§ CONSIGNE:
Disposez en tableau Markdown les lignes de la liste, de la ligne contenant "value (numeric), compareType, conditionId" à la ligne contenant "At how many categories does at least one series exceed 56?", toutes deux comprises, en omettant les lignes vides. Utilisez deux colonnes, « N° » pour le numéro de rang et « Ligne de la liste » pour le texte de la ligne.

Exercices de lecture de graphiques:
────────────────────

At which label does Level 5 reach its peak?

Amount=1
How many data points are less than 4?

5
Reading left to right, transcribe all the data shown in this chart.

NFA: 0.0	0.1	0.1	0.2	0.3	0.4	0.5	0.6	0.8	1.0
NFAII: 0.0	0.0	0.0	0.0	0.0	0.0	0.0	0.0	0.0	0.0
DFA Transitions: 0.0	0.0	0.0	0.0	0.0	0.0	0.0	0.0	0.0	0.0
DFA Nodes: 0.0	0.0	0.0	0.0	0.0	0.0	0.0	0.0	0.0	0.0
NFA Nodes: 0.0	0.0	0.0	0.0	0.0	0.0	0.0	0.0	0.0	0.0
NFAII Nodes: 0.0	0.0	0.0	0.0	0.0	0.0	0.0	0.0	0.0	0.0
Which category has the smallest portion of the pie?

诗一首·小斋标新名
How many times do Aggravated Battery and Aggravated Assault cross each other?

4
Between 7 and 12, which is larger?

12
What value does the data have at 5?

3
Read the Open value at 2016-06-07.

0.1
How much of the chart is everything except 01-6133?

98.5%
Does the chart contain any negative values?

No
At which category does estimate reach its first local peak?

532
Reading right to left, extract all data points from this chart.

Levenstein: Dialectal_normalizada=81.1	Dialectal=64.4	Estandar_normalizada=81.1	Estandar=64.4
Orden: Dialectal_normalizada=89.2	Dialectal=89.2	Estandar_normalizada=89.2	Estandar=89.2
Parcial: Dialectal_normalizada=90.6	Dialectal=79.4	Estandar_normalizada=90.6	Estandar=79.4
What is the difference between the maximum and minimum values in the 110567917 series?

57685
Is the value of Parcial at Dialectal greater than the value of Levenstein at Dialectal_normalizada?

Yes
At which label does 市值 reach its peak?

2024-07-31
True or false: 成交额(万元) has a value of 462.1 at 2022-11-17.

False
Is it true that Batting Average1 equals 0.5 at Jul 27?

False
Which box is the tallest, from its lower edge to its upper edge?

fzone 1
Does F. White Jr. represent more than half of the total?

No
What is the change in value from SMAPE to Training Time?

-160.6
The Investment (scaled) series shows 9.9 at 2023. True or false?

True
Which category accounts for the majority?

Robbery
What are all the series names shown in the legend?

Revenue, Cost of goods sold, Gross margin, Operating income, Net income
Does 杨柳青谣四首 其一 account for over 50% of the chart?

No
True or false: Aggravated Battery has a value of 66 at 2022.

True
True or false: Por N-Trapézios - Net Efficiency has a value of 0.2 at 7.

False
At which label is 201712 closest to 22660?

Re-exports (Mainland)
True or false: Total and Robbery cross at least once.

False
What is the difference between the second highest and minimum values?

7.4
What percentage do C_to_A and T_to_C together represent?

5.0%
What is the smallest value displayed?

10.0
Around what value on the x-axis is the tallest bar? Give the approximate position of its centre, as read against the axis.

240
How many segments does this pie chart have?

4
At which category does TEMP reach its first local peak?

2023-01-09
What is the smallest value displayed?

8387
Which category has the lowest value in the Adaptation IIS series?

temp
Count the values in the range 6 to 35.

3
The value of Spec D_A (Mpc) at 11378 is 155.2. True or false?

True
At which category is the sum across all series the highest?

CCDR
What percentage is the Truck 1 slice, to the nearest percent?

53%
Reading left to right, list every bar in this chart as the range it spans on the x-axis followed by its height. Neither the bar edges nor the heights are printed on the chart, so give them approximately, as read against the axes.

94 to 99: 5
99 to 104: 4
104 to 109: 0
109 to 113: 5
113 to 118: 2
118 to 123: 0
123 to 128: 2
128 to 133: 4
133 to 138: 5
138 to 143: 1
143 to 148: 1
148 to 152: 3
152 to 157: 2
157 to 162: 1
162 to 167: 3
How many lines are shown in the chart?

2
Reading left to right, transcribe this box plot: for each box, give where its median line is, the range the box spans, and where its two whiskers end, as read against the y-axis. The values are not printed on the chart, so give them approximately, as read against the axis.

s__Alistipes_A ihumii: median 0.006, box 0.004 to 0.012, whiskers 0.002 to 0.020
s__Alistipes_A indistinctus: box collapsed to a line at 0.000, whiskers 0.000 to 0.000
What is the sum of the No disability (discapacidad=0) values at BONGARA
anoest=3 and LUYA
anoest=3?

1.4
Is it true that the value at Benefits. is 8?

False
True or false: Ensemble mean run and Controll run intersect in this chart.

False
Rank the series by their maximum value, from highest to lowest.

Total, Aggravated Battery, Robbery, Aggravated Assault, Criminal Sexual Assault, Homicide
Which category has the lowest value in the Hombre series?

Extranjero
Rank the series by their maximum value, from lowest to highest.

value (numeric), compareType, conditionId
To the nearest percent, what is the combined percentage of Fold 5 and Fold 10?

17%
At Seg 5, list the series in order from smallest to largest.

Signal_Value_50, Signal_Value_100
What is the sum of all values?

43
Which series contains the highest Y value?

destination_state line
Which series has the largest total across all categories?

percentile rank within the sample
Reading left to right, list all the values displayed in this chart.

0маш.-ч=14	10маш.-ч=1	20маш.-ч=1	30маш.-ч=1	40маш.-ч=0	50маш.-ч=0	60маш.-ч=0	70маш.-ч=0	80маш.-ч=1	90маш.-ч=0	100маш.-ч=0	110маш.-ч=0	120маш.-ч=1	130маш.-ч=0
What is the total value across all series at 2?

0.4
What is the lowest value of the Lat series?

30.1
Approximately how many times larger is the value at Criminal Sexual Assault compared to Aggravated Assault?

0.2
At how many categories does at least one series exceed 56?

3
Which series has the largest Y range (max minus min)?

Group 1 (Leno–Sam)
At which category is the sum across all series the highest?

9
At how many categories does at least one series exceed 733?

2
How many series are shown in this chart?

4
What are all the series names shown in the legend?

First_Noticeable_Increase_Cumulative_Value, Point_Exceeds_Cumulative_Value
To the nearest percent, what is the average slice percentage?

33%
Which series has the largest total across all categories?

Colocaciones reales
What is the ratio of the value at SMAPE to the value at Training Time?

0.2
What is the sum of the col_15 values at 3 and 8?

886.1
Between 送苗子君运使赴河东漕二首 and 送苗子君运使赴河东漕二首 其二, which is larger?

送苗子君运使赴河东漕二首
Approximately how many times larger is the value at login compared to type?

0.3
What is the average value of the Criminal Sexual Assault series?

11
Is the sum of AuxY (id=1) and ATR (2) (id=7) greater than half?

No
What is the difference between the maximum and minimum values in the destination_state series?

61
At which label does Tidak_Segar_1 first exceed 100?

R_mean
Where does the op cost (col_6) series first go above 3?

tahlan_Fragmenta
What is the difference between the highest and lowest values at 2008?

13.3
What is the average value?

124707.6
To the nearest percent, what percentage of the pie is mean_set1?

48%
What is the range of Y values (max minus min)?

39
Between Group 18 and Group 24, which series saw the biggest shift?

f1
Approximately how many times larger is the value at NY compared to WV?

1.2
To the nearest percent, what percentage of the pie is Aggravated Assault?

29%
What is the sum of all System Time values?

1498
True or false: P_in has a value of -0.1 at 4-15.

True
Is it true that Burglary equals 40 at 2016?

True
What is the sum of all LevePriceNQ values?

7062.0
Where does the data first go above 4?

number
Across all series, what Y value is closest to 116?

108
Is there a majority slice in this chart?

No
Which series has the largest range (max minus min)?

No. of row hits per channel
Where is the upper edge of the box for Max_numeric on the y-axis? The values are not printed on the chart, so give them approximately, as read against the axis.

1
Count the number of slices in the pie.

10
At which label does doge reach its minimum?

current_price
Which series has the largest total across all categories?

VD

────────────────────

§ RÉPONSE CI-DESSOUS:
| N° | Ligne de la liste |
|---|---|
| 1 | value (numeric), compareType, conditionId |
| 2 | To the nearest percent, what is the combined percentage of Fold 5 and Fold 10? |
| 3 | 17% |
| 4 | At Seg 5, list the series in order from smallest to largest. |
| 5 | Signal_Value_50, Signal_Value_100 |
| 6 | What is the sum of all values? |
| 7 | 43 |
| 8 | Which series contains the highest Y value? |
| 9 | destination_state line |
| 10 | Which series has the largest total across all categories? |
| 11 | percentile rank within the sample |
| 12 | Reading left to right, list all the values displayed in this chart. |
| 13 | 0маш.-ч=14	10маш.-ч=1	20маш.-ч=1	30маш.-ч=1	40маш.-ч=0	50маш.-ч=0	60маш.-ч=0	70маш.-ч=0	80маш.-ч=1	90маш.-ч=0	100маш.-ч=0	110маш.-ч=0	120маш.-ч=1	130маш.-ч=0 |
| 14 | What is the total value across all series at 2? |
| 15 | 0.4 |
| 16 | What is the lowest value of the Lat series? |
| 17 | 30.1 |
| 18 | Approximately how many times larger is the value at Criminal Sexual Assault compared to Aggravated Assault? |
| 19 | 0.2 |
| 20 | At how many categories does at least one series exceed 56? |